# ACTION ITEM
From the data underneath, reproduce exactly the stretch that begins at the line with "188,208,274 | 1.40 |" and ends after the line with "185,987,992 | 4.69 |".

Stored data entries
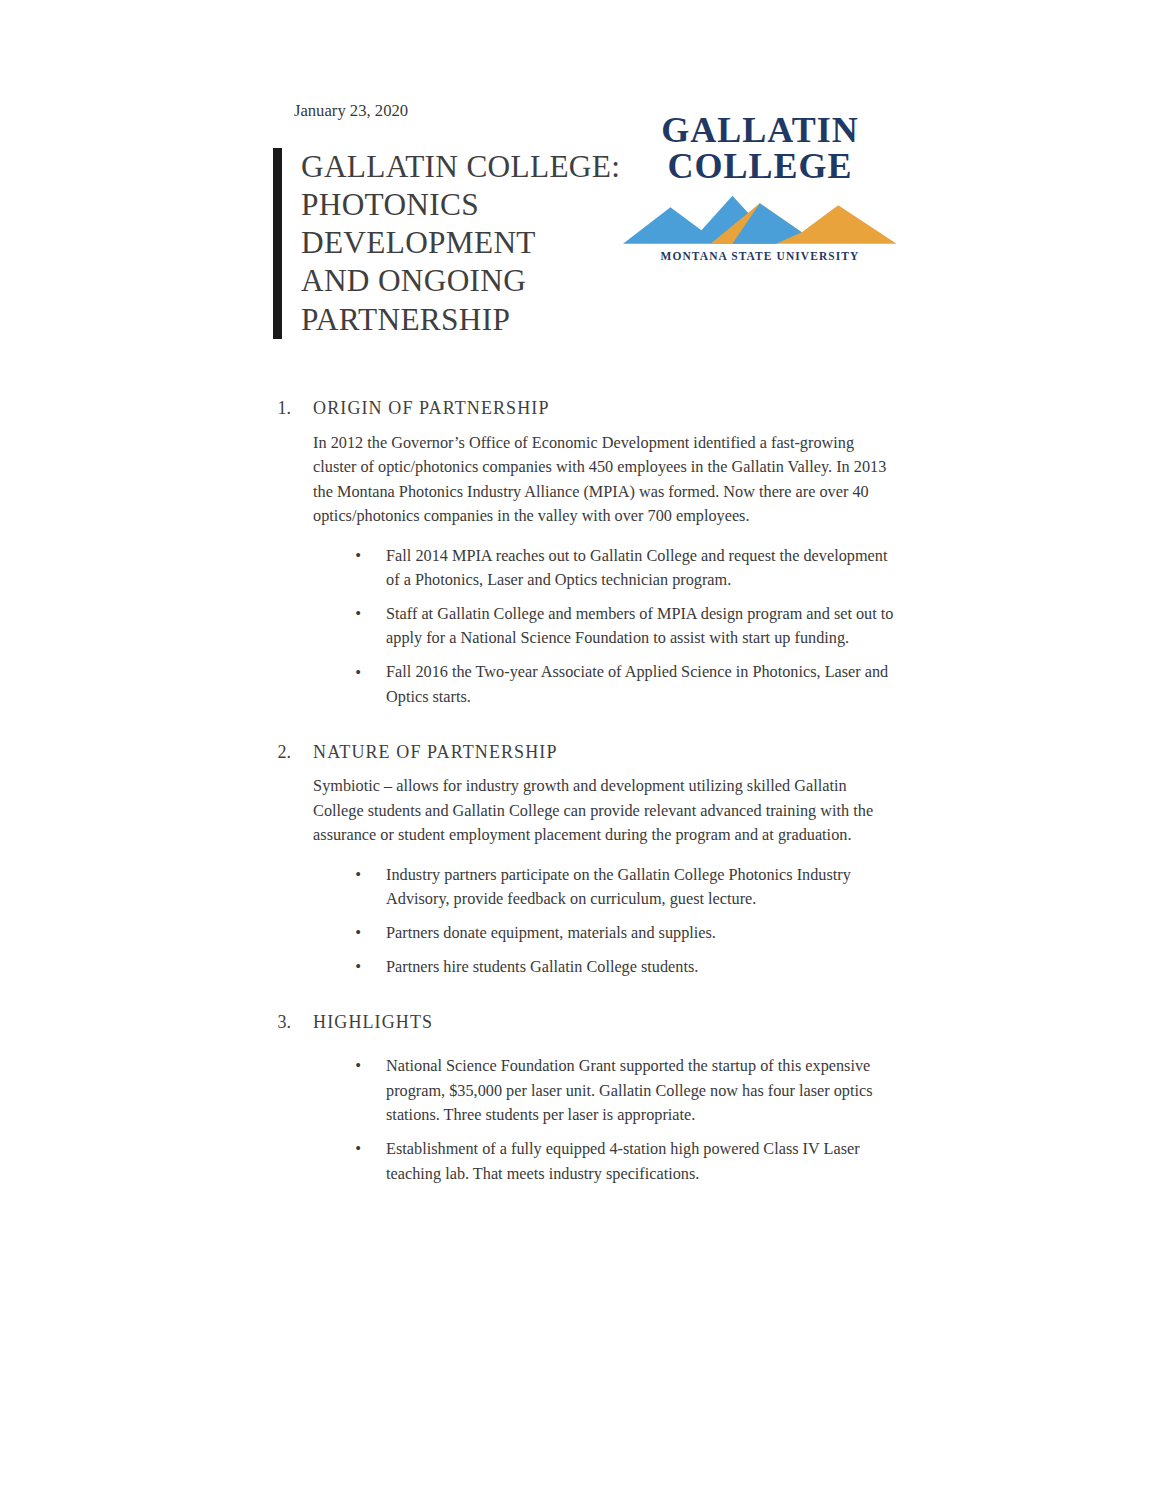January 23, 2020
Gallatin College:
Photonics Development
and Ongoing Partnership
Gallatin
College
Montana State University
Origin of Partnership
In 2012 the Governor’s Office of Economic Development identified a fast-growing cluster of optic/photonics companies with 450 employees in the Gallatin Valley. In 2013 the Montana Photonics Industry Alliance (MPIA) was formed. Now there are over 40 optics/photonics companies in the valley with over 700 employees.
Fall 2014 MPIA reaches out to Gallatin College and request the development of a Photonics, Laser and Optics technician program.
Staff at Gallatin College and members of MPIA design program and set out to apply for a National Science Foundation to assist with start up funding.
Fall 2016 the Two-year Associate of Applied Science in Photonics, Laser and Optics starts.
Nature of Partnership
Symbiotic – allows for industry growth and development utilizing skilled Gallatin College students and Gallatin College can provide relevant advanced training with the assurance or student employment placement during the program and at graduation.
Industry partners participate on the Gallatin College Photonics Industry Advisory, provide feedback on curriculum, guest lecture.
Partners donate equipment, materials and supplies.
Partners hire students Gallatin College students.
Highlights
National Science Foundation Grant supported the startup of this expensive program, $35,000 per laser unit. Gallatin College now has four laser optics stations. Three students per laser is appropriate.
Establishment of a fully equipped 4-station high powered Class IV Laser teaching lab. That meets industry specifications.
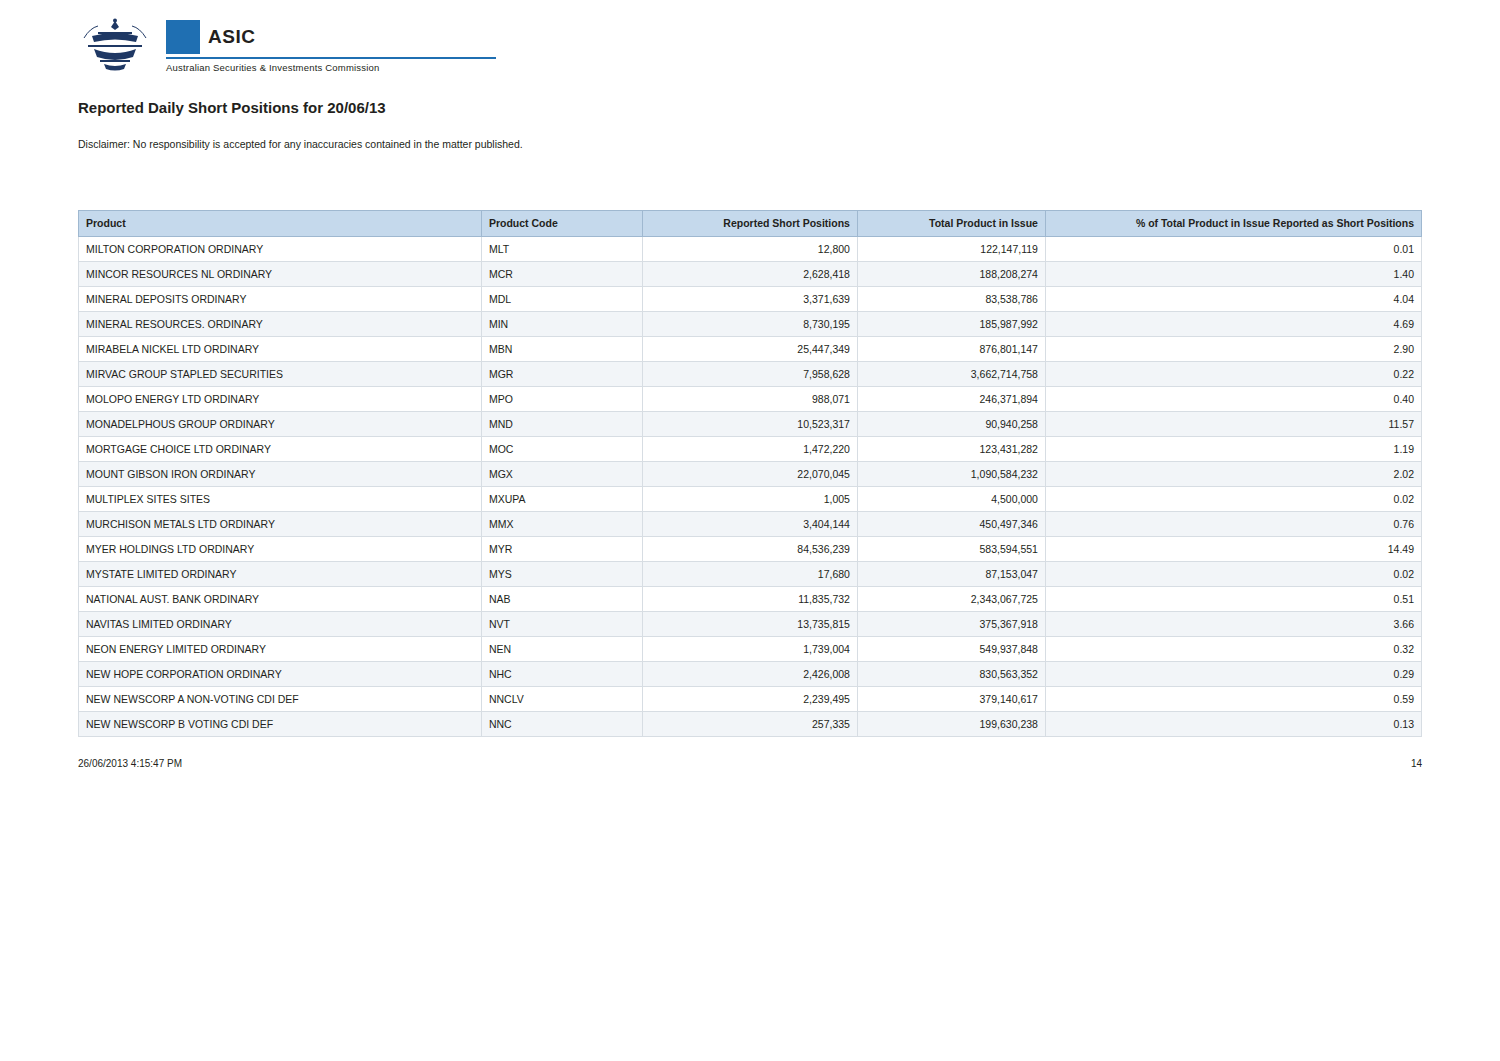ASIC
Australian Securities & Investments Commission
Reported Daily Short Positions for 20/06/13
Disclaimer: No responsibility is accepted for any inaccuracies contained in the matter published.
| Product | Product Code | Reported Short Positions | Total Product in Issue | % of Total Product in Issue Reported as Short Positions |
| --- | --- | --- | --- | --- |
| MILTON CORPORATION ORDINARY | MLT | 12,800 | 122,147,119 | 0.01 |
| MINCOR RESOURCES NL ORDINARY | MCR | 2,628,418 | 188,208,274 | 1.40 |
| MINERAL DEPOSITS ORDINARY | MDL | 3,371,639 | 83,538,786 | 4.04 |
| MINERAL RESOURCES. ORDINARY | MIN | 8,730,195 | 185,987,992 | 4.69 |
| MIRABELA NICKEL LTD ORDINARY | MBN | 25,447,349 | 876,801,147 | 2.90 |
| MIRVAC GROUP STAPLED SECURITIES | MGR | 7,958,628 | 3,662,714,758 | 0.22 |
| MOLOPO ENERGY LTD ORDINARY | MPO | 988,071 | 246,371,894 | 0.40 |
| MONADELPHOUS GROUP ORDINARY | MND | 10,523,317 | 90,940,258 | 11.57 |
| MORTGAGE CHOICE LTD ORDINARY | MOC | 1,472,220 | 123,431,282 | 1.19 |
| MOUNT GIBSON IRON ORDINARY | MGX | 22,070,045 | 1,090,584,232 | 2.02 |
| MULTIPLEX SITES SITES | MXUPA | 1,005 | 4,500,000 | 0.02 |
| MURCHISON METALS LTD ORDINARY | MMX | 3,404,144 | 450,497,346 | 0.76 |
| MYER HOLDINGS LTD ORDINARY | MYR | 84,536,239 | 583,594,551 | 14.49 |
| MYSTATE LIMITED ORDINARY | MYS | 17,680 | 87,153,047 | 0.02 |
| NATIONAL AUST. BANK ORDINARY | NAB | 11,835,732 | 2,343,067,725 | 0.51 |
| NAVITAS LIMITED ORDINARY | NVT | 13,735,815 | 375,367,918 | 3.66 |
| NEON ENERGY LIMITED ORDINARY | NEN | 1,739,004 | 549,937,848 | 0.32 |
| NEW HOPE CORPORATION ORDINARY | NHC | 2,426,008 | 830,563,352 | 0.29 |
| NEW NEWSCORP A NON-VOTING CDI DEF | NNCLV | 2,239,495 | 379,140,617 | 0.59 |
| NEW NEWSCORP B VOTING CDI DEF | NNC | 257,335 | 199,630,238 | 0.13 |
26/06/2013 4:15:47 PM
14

# EXERCISE OUTPUT
| MINCOR RESOURCES NL ORDINARY | MCR | 2,628,418 | 188,208,274 | 1.40 |
| MINERAL DEPOSITS ORDINARY | MDL | 3,371,639 | 83,538,786 | 4.04 |
| MINERAL RESOURCES. ORDINARY | MIN | 8,730,195 | 185,987,992 | 4.69 |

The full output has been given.